■ **Instrução escrita a**
De acordo com o texto fornecido, qual é a única urze de marcada floração outonal?

Mas, após esta pequena reflexão em memória de uma data que foi marcante para esta paisagem mas que não foi mais trágica do que o somatório de todas as agressões a que foi sujeita ao longo dos anos, e dos séculos, há que voltar ao que é possível fazer por ela, e não apenas por ela, mas por todos aqueles que com ela se possam maravilhar, que com ela possam vibrar, porque isso é um dos melhores alimentos para a alma.
Comecemos por fazer uma avaliação das primeiras pulverizações com herbicida. O objectivo é, evidentemente, tentar eliminar as plantas de eucalipto e mimosa com o mínimo de dano sobre as plantas nativas. Os primeiros resultados são encorajadores, e asseguro que as imagens escolhidas para o ilustrar não são os melhores casos, mas a regra: em geral, o dano sobre os arbustos nativos foi mínimo, e o pior que foi possível encontrar foram algumas folhas secas em alguns arbustos nativos. Ao nível do matagal lenhoso, os danos foram maiores, mas estas plantas têm uma capacidade de recuperação mais elevada.




Mas neste dia havia muito mais para ver e sentir do que os resultados das pulverizações. É que o Outono anunciava-se já: as correntes de água temporárias começavam a despertar, os frutos a amadurecer, as flores de Outono a aparecer… Uma que agora se começa a ver por todo o lado – de facto é a única época do ano em que chama a atenção – é a humilde Calluna vulgaris (torga), a única urze de marcada floração outonal. É uma das urzes mais adaptáveis e menos exigente, e contudo de uma abundância de floração que desafia qualquer membro do reino vegetal. Aqui fica uma em flor, num bonito canteiro natural.

Uma das flores que mais abundava nas áreas mais bem conservadas era a campainha-de-outono, essa flor minúscula que há 3 anos foi uma das primeiras a romper através das cinzas e a trazer vida ao monte (tomo a liberdade de recuperar aqui este “artigo” que não chegou a sê-lo; nem sei sei se já perdoei a um certo jornal aguedense o facto de não o ter publicado). Agora salpica de branco a vegetação herbácea que se encontra nesta altura seca após ter completado o seu ciclo anual de vida. Estas imagens foram obtidas já pelas 19 horas, e é curioso que, apesar de o sol ainda incidir sobre as flores, estas já estavam a fechar, como é próprio das campainhas. Será que têm relógio?!… Outra flor minúscula, que também apareceu escassas semanas após o incêndio de 2005, foi aquela que se ilustra a seguir e que não sei nomear (botânicos, ajudem!…), mas que não precisa de nome para ser apreciada. Ainda a cebola-albarrã, com as suas preciosas flores em ramalhete.

(Entradas de uma coleção)
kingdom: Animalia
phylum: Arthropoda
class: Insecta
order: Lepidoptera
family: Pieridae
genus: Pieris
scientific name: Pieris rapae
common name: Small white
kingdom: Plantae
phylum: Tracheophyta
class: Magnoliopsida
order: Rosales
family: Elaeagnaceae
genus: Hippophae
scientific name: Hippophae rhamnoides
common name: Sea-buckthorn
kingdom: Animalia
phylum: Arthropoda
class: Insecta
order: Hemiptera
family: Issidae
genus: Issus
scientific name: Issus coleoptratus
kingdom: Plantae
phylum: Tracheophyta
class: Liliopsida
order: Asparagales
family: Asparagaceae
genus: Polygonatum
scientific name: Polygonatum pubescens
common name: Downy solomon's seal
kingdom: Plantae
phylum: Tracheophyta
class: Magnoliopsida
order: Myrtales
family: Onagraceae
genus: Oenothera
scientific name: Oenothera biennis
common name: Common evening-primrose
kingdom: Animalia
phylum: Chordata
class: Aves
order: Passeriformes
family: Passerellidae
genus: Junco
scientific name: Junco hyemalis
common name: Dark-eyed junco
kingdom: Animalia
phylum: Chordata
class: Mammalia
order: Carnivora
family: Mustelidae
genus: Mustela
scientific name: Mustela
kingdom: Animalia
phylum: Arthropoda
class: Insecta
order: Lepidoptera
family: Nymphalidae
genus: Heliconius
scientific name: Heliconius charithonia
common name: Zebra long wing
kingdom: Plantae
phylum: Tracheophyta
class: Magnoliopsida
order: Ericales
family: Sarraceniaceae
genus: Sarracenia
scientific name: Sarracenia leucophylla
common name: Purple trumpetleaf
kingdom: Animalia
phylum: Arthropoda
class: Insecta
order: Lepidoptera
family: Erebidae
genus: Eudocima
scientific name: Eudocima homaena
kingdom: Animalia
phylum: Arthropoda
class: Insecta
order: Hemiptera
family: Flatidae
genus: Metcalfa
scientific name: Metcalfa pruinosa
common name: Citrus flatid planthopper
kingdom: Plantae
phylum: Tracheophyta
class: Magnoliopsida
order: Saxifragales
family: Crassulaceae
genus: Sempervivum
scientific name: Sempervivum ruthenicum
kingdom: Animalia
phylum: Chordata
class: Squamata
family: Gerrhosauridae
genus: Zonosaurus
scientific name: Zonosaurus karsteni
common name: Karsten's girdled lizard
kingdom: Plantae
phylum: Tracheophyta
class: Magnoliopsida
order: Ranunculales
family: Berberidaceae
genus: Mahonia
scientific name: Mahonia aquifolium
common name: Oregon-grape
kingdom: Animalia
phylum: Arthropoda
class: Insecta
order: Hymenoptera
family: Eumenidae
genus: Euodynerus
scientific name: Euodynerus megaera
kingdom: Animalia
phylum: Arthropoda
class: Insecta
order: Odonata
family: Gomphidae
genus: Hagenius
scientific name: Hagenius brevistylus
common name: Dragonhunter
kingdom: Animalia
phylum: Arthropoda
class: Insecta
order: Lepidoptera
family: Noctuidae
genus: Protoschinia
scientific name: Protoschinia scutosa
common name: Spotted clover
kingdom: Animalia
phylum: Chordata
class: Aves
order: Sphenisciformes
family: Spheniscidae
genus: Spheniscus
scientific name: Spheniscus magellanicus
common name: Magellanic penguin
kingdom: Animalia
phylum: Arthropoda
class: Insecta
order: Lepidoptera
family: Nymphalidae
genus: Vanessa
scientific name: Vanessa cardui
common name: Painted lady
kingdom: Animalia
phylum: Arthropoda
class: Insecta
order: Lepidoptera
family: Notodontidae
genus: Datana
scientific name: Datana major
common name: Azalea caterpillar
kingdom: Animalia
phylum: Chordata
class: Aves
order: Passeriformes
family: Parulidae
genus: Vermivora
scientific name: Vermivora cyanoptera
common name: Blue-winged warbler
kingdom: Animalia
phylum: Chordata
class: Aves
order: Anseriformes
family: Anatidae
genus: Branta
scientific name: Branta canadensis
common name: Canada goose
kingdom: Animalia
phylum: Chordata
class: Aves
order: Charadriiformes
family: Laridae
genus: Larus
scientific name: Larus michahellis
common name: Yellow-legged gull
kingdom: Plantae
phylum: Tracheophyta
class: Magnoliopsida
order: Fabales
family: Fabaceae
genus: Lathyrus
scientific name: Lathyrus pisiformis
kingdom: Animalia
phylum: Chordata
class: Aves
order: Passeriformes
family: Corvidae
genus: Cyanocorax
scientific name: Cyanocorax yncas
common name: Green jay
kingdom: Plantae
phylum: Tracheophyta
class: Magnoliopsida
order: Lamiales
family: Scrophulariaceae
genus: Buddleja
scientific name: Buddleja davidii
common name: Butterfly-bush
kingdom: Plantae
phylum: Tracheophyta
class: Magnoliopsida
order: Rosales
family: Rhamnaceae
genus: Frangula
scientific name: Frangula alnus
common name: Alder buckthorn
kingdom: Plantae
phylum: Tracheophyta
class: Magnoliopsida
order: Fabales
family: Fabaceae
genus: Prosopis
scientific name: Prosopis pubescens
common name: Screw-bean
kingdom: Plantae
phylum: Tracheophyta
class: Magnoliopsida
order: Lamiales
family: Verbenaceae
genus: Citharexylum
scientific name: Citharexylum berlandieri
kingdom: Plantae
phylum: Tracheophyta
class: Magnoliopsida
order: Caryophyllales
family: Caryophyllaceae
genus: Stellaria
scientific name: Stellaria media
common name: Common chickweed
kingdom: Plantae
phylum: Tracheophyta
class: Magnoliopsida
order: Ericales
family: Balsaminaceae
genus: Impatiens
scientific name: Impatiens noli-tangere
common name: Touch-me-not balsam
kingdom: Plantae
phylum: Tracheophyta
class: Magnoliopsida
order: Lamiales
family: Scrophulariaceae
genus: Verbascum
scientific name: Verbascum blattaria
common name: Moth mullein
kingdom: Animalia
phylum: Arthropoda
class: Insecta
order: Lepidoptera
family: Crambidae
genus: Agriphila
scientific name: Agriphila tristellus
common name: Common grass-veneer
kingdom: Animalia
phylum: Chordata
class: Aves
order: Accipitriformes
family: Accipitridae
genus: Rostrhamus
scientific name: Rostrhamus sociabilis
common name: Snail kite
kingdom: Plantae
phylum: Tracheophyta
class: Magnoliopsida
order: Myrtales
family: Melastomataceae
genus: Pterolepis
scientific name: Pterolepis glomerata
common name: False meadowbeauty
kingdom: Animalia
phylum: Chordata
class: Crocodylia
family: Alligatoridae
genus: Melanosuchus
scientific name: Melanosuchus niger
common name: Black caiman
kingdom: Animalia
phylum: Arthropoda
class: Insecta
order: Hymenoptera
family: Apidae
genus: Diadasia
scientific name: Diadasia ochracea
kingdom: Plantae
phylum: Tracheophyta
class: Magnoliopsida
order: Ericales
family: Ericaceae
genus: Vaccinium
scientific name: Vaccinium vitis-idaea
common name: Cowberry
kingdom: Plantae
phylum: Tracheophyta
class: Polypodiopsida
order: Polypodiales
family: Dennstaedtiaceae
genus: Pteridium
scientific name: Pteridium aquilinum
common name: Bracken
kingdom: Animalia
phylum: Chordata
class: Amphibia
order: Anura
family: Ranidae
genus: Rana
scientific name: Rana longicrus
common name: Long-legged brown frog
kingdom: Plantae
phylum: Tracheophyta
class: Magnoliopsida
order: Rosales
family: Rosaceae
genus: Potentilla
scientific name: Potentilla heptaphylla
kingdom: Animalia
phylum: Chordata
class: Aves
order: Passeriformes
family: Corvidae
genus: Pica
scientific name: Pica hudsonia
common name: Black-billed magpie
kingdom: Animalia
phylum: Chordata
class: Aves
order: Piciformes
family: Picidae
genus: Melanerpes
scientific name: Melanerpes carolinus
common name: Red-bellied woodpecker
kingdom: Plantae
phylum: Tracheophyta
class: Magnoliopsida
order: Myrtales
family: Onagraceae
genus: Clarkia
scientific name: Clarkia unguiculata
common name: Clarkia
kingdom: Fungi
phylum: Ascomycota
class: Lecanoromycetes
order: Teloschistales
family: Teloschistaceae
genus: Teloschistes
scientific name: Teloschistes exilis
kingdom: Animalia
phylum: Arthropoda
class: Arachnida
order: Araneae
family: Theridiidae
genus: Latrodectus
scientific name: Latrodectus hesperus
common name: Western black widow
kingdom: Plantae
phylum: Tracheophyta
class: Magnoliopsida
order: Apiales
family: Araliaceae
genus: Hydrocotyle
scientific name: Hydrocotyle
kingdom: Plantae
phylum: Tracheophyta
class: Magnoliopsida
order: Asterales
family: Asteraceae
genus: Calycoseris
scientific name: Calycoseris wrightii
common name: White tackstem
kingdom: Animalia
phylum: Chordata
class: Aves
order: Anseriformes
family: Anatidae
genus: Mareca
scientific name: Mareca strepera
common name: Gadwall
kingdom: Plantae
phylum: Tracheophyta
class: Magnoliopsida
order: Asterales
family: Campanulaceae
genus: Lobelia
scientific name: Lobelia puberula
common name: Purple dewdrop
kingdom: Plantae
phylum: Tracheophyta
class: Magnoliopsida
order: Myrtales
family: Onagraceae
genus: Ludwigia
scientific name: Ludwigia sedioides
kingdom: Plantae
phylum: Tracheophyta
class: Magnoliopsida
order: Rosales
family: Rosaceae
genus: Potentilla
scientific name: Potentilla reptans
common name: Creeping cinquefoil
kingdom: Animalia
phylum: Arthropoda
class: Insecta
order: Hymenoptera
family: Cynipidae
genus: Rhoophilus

■ **Instrução escrita b**
Formate como tabela Markdown, com as colunas Posição e Linha, o trecho das entradas que abre com a linha que contém "family: Passerellidae" e fecha com a linha que contém "genus: Sarracenia", ambas incluídas, omitindo as linhas em branco.

■ **Resultado completo a**
A Calluna vulgaris (torga).

■ **Resultado completo b**
| Posição | Linha |
|---|---|
| 1 | family: Passerellidae |
| 2 | genus: Junco |
| 3 | scientific name: Junco hyemalis |
| 4 | common name: Dark-eyed junco |
| 5 | kingdom: Animalia |
| 6 | phylum: Chordata |
| 7 | class: Mammalia |
| 8 | order: Carnivora |
| 9 | family: Mustelidae |
| 10 | genus: Mustela |
| 11 | scientific name: Mustela |
| 12 | kingdom: Animalia |
| 13 | phylum: Arthropoda |
| 14 | class: Insecta |
| 15 | order: Lepidoptera |
| 16 | family: Nymphalidae |
| 17 | genus: Heliconius |
| 18 | scientific name: Heliconius charithonia |
| 19 | common name: Zebra long wing |
| 20 | kingdom: Plantae |
| 21 | phylum: Tracheophyta |
| 22 | class: Magnoliopsida |
| 23 | order: Ericales |
| 24 | family: Sarraceniaceae |
| 25 | genus: Sarracenia |